> **Stated problem**: Please copy out every line below that contains the word "iliac".
--- START ---
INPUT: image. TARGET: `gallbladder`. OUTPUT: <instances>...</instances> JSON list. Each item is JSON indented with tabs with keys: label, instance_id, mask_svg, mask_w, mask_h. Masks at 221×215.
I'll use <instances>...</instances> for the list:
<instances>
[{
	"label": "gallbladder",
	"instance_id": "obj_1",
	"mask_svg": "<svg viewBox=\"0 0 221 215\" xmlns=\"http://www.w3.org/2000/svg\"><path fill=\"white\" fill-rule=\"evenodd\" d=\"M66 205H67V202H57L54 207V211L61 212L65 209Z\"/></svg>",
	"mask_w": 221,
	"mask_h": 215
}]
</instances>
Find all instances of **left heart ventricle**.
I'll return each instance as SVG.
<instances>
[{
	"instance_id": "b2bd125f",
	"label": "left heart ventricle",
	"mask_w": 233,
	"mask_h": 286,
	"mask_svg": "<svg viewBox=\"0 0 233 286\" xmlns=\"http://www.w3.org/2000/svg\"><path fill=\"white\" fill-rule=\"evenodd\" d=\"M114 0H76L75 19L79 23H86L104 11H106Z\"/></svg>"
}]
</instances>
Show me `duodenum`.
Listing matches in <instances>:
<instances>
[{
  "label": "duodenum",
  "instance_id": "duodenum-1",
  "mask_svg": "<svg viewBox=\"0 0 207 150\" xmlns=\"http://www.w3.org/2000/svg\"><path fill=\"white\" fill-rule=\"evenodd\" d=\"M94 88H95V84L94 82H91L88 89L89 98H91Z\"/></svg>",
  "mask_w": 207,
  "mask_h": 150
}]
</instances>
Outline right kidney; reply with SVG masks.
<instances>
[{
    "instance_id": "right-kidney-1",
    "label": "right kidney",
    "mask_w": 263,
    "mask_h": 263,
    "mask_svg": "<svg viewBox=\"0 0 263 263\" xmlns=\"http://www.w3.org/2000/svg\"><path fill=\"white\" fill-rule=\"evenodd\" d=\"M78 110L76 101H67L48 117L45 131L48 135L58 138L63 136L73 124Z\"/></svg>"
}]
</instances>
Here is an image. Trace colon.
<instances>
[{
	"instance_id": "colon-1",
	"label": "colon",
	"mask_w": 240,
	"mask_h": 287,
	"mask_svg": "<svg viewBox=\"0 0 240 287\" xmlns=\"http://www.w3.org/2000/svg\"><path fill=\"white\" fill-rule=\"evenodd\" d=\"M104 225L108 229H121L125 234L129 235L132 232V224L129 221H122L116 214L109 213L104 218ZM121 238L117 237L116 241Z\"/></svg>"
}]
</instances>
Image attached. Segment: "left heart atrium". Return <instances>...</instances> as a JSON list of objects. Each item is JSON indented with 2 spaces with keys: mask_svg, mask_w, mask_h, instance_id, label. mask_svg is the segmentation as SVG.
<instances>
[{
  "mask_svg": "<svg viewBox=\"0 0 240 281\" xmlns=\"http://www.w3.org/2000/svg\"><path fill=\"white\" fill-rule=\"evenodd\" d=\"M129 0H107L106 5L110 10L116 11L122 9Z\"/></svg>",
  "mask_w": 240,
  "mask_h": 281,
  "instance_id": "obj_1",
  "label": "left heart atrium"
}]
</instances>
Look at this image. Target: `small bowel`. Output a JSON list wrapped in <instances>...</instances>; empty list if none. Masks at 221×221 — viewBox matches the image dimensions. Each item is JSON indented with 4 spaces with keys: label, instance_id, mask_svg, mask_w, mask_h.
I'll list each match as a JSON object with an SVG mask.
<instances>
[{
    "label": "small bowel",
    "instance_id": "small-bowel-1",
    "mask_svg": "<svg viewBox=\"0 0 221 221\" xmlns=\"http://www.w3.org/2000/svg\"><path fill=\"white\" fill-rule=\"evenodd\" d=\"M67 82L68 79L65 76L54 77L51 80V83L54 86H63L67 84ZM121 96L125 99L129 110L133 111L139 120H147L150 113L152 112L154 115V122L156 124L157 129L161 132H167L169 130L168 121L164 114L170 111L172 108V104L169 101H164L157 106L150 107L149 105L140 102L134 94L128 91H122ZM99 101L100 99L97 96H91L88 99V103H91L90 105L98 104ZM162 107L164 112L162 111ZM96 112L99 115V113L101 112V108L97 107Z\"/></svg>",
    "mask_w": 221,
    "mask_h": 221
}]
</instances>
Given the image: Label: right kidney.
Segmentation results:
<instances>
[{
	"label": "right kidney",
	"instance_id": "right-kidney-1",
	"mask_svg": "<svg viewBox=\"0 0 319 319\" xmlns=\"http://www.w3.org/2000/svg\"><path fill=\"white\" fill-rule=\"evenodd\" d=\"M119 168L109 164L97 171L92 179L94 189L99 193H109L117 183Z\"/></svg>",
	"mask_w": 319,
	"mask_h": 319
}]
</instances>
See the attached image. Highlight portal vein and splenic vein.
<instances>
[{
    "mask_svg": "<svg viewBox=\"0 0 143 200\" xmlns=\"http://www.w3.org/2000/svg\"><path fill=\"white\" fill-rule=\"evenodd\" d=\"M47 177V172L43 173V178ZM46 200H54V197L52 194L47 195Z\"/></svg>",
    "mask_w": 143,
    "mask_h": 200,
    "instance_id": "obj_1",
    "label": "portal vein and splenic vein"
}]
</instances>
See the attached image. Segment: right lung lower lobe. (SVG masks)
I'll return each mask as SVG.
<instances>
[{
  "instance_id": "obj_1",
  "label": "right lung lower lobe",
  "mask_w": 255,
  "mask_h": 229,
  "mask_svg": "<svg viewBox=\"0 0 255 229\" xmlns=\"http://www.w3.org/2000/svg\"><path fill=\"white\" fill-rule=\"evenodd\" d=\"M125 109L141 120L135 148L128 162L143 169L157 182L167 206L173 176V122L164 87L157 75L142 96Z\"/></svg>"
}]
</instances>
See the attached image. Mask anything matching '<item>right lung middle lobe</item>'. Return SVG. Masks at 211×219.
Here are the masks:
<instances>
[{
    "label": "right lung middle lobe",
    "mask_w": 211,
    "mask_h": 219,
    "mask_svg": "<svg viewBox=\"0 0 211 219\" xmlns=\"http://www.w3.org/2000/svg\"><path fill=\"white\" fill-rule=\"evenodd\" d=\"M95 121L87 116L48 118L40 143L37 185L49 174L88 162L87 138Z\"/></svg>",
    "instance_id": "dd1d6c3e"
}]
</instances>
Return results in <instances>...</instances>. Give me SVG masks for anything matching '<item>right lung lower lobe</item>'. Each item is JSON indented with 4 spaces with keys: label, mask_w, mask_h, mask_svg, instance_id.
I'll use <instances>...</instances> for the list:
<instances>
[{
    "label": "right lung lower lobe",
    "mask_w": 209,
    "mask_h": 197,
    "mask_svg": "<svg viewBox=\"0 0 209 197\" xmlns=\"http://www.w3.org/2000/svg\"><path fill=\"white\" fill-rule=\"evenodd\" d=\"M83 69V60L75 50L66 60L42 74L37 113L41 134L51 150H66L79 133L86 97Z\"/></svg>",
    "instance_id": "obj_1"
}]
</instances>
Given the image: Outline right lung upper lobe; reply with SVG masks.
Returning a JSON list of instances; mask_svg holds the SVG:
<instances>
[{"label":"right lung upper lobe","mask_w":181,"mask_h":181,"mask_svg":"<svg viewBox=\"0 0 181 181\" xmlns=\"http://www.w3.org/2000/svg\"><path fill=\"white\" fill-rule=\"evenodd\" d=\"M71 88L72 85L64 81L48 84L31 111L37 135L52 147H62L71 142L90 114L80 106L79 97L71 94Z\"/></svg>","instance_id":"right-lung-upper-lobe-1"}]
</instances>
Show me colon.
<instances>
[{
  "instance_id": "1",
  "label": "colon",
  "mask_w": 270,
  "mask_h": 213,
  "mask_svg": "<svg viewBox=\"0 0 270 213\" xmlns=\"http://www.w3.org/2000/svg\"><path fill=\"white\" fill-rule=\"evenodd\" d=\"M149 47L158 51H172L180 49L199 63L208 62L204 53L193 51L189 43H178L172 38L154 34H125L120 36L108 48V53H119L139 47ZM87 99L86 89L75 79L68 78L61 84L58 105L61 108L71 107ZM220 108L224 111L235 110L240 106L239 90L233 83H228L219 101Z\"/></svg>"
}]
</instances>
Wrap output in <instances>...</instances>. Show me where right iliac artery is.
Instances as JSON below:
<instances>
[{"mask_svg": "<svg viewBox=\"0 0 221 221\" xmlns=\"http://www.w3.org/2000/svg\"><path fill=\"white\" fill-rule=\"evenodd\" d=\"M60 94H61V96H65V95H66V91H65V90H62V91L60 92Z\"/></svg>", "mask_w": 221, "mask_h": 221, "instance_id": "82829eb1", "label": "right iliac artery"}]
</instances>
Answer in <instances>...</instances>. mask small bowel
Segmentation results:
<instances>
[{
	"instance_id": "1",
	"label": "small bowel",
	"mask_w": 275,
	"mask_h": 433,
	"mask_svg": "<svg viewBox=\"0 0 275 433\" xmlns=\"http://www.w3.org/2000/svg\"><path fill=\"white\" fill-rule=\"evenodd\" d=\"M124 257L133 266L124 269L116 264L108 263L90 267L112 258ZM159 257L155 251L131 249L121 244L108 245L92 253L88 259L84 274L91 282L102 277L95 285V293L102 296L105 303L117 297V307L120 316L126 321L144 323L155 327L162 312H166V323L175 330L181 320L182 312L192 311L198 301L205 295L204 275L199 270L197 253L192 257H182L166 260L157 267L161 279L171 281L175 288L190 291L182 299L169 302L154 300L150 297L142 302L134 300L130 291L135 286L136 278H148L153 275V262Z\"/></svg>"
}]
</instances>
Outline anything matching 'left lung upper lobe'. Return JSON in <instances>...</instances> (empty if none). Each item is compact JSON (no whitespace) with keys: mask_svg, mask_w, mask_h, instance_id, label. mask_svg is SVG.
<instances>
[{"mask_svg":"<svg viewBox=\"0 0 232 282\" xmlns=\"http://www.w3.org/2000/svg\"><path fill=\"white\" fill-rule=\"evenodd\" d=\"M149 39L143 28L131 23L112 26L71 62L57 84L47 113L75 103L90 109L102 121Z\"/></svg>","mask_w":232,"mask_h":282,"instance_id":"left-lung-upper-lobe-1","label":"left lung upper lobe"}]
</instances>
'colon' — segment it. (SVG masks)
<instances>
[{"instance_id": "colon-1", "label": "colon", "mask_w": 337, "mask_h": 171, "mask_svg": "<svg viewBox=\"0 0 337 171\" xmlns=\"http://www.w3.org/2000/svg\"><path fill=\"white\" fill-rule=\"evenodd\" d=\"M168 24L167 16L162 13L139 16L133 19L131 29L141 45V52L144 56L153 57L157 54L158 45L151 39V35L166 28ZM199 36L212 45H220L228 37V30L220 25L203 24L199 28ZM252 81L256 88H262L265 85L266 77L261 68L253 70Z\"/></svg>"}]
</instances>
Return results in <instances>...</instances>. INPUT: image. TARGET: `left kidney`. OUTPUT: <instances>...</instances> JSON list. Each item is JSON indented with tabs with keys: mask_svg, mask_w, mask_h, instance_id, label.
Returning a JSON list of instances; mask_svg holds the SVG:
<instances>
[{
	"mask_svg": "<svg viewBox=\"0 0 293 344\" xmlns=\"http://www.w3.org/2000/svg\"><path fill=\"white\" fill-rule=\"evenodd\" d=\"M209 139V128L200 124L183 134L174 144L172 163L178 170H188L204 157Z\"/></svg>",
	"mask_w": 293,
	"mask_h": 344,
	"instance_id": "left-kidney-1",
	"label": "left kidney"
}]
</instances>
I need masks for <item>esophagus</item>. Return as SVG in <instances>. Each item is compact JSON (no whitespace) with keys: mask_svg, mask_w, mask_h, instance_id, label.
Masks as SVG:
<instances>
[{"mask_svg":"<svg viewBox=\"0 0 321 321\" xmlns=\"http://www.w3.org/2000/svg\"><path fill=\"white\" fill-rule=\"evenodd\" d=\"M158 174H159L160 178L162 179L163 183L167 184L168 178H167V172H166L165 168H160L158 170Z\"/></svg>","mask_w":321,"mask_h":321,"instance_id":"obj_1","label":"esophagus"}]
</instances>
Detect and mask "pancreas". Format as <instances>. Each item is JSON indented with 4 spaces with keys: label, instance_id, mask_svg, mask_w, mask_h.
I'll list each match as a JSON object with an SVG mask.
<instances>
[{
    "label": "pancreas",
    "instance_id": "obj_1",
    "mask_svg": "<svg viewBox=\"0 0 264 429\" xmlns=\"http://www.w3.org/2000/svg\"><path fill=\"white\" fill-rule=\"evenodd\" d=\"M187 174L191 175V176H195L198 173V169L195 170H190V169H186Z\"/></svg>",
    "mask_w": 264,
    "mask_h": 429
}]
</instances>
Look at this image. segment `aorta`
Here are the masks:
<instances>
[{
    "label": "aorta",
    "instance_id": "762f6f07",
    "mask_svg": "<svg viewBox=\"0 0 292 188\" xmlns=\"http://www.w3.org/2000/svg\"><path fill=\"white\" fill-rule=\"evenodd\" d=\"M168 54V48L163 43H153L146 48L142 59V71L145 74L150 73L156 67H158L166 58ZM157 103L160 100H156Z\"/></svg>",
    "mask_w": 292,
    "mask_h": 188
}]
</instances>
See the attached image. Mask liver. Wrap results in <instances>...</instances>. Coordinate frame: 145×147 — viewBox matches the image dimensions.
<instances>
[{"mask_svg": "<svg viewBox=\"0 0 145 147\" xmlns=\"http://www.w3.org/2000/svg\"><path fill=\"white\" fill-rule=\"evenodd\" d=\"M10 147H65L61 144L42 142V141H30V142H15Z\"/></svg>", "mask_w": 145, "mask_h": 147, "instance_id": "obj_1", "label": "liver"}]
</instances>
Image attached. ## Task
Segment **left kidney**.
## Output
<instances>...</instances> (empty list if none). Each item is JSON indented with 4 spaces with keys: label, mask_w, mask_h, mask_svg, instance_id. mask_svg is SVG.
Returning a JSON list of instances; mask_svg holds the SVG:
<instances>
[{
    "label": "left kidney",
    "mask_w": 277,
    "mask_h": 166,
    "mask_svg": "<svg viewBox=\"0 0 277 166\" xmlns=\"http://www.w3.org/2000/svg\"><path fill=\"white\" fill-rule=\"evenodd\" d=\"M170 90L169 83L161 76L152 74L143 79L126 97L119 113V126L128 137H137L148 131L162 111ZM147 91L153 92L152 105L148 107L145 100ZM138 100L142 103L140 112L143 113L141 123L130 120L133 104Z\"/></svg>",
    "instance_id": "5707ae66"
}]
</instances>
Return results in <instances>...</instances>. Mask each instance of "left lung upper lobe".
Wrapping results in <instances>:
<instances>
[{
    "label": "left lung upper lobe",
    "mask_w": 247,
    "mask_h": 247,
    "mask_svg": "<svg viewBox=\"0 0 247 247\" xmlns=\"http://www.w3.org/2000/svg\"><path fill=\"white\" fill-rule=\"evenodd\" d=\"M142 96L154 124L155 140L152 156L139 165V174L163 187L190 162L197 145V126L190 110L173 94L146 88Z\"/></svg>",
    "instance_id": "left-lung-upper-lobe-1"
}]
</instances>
--- END ---
> **Completed task**:
Wrap output in <instances>...</instances>. Show me where right iliac artery is.
[{"mask_svg": "<svg viewBox=\"0 0 221 221\" xmlns=\"http://www.w3.org/2000/svg\"><path fill=\"white\" fill-rule=\"evenodd\" d=\"M60 94H61V96H65V95H66V91H65V90H62V91L60 92Z\"/></svg>", "mask_w": 221, "mask_h": 221, "instance_id": "82829eb1", "label": "right iliac artery"}]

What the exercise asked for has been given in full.